Exponential hierarchy from the conifold

The \(F\)-flatness condition for \(z_{\text{cf}}\) is satisfied at

(12)\[ \langle |z_{\text{cf}}| \rangle = \frac{1}{2\pi} \exp\!\left(-\frac{2\pi K'}{(g_s M) \, n_{\text{cf}}}\right)\;, \]

where

(13)\[ K' = K - g_s \widetilde{\kappa}_{1a\beta} M^a \text{Im}(z^\beta)\;. \]

Provided \(K'/M > 0\), the conifold modulus is stabilised at an exponentially small value, giving rise to a warped throat region. The D3-brane charge stored in the throat is

\[ Q_{\text{flux}}^{\text{throat}} = K' M > 0\;. \]

Importantly, \(K'\) differs from the naive product \(K \cdot M\) by corrections from the bulk moduli (13) — a crucial effect absent in the non-compact Klebanov-Strassler solution.

The bulk moduli are stabilised via the conifold PFV conditions:

(14)\[ \det N \neq 0\;, \quad \vec{p} \in \mathcal{K}_{\text{cf}}\;, \quad K_\alpha p^\alpha = 0\;, \quad \tilde{a}_{\alpha b} M^b \in \mathbb{Z}\;, \quad \tilde{c}'_a M^a \in 24\mathbb{Z}\;, \]

with \(N_{\alpha\beta} = M^a \kappa_{a\alpha\beta}\) and \(p^\alpha = N^{\alpha\beta} K_\beta\) running over the bulk indices \(\alpha\) only. Along \(z^\alpha = p^\alpha \tau\), the remaining flat direction is lifted by the bulk racetrack superpotential

(15)\[ W_{\text{bulk}}^{\text{eff}}(\tau) = -\frac{1}{(2\pi)^2} \sum_{\tilde{\mathbf{q}} \neq \tilde{\mathbf{q}}_{\text{cf}}} \mathscr{N}_{\tilde{\mathbf{q}}} \, \tilde{\mathbf{q}}_a M^a \, \text{Li}_2\!\left(e^{2\pi i \, \tilde{\mathbf{q}}_\alpha p^\alpha \tau}\right)\;. \]

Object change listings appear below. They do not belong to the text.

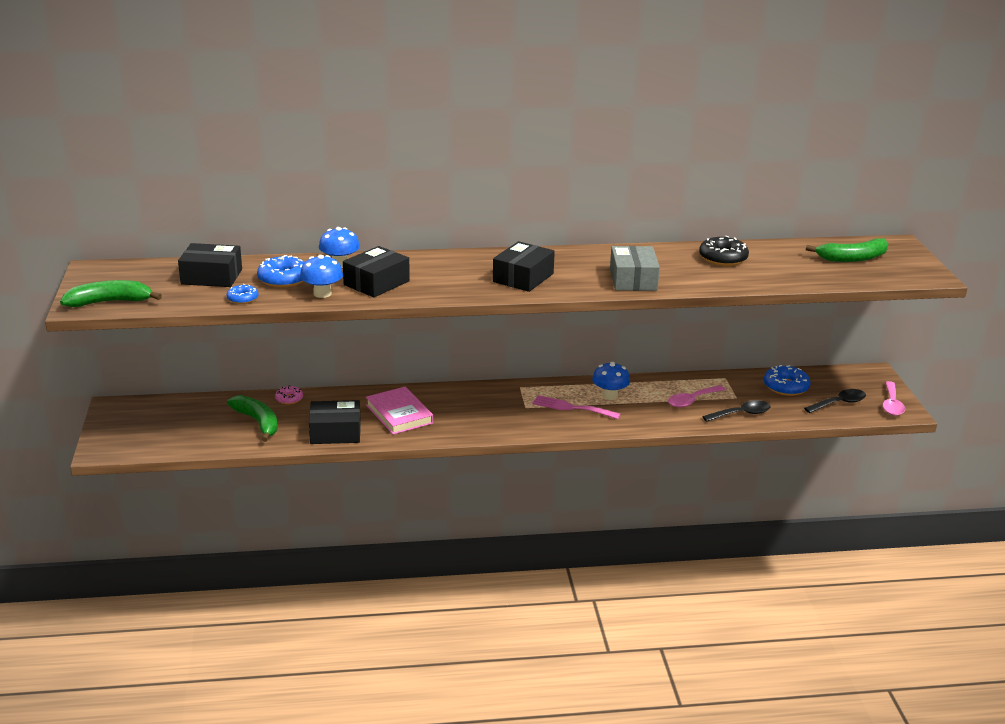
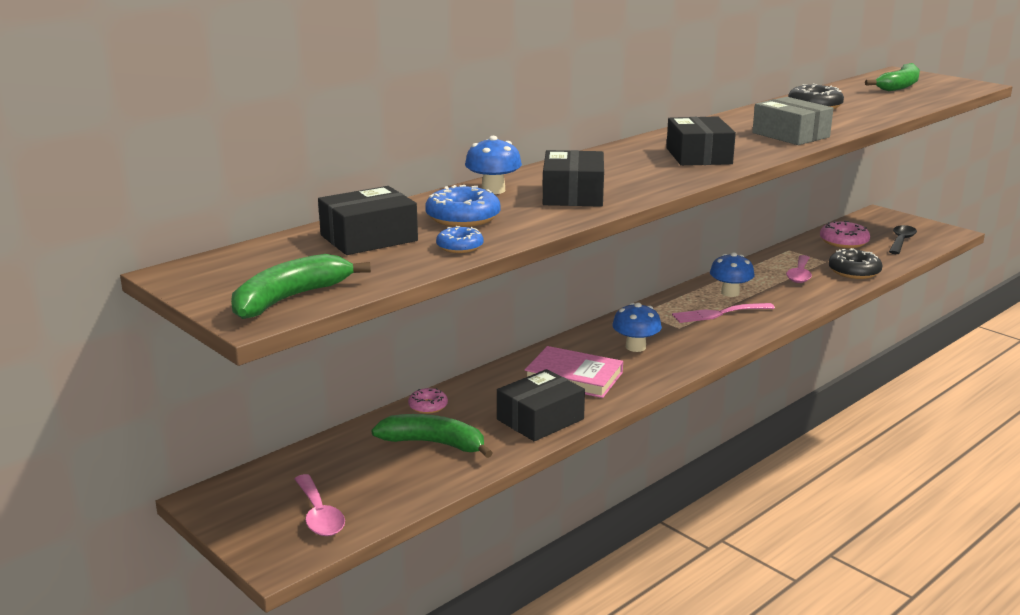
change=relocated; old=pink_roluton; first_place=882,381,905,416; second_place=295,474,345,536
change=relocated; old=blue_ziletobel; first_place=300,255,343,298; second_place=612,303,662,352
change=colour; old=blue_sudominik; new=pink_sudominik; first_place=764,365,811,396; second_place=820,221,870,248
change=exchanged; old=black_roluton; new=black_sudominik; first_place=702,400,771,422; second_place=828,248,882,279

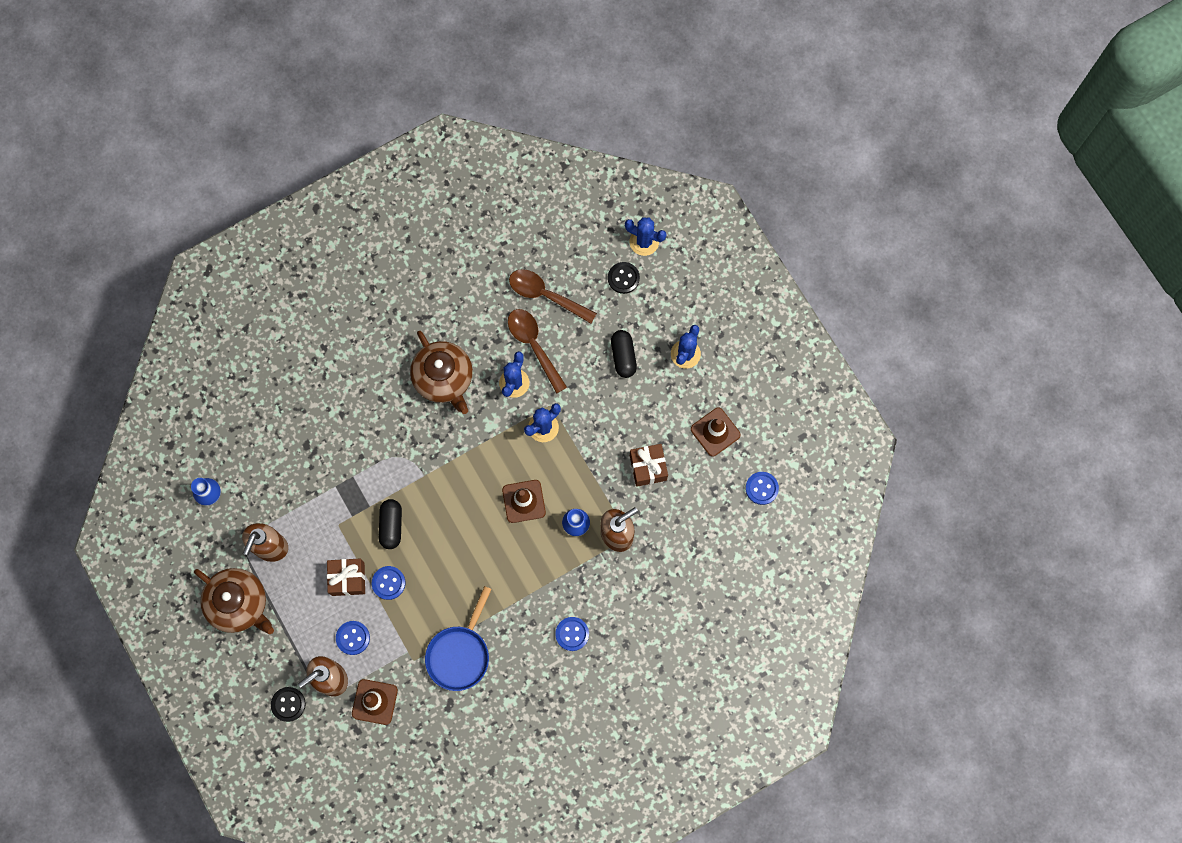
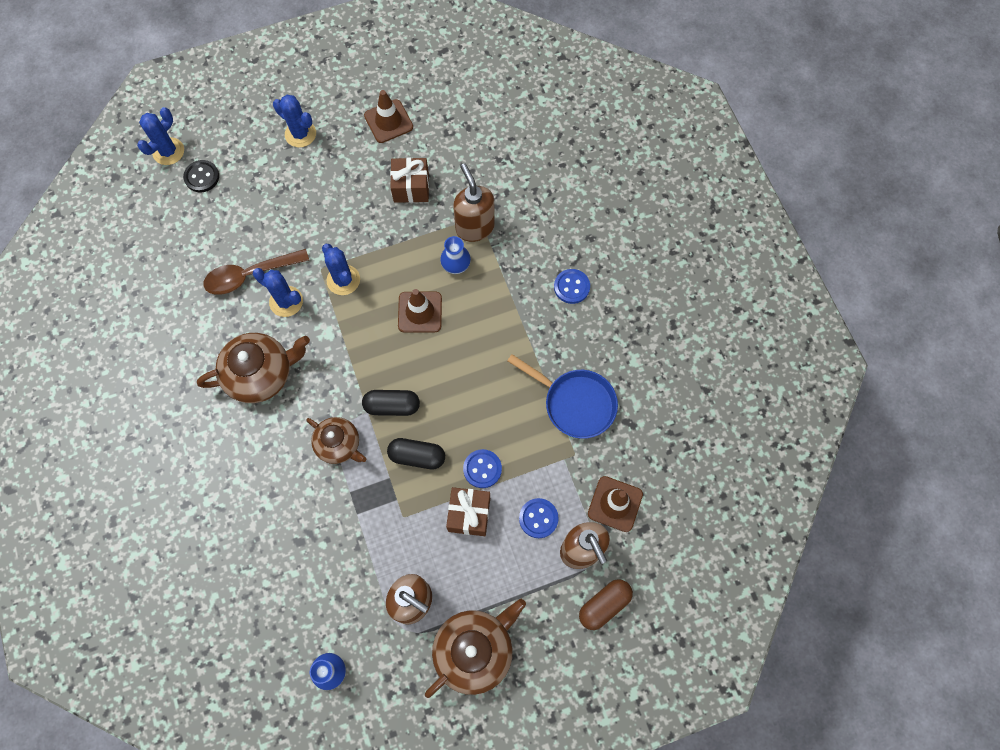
change=appeared; new=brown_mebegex; second_place=306,417,366,464
change=relocated; old=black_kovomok; first_place=611,330,637,378; second_place=362,390,420,416
change=exchanged; old=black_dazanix; new=brown_kovomok; first_place=271,687,306,722; second_place=579,579,633,630
change=missing; old=brown_roluton; first_place=509,269,597,324
change=missing; old=blue_dazanix; first_place=745,472,779,505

Implementation in jaxvacua

bounded_fluxes.enumerate_fluxes([n_sample, ...])	Main flux enumeration algorithm (Algorithm 1 of arXiv:2501.03984).
bounded_fluxes.sample_bounded_fluxes([...])	Stochastic flux search guided by the eigenvalue bounds of arXiv:2501.03984.

The conifold period computation is handled through the jaxvacua.conifold subpackage and the freezer module jaxvacua.freezer, which implements the light-field EFT for conifold vacua.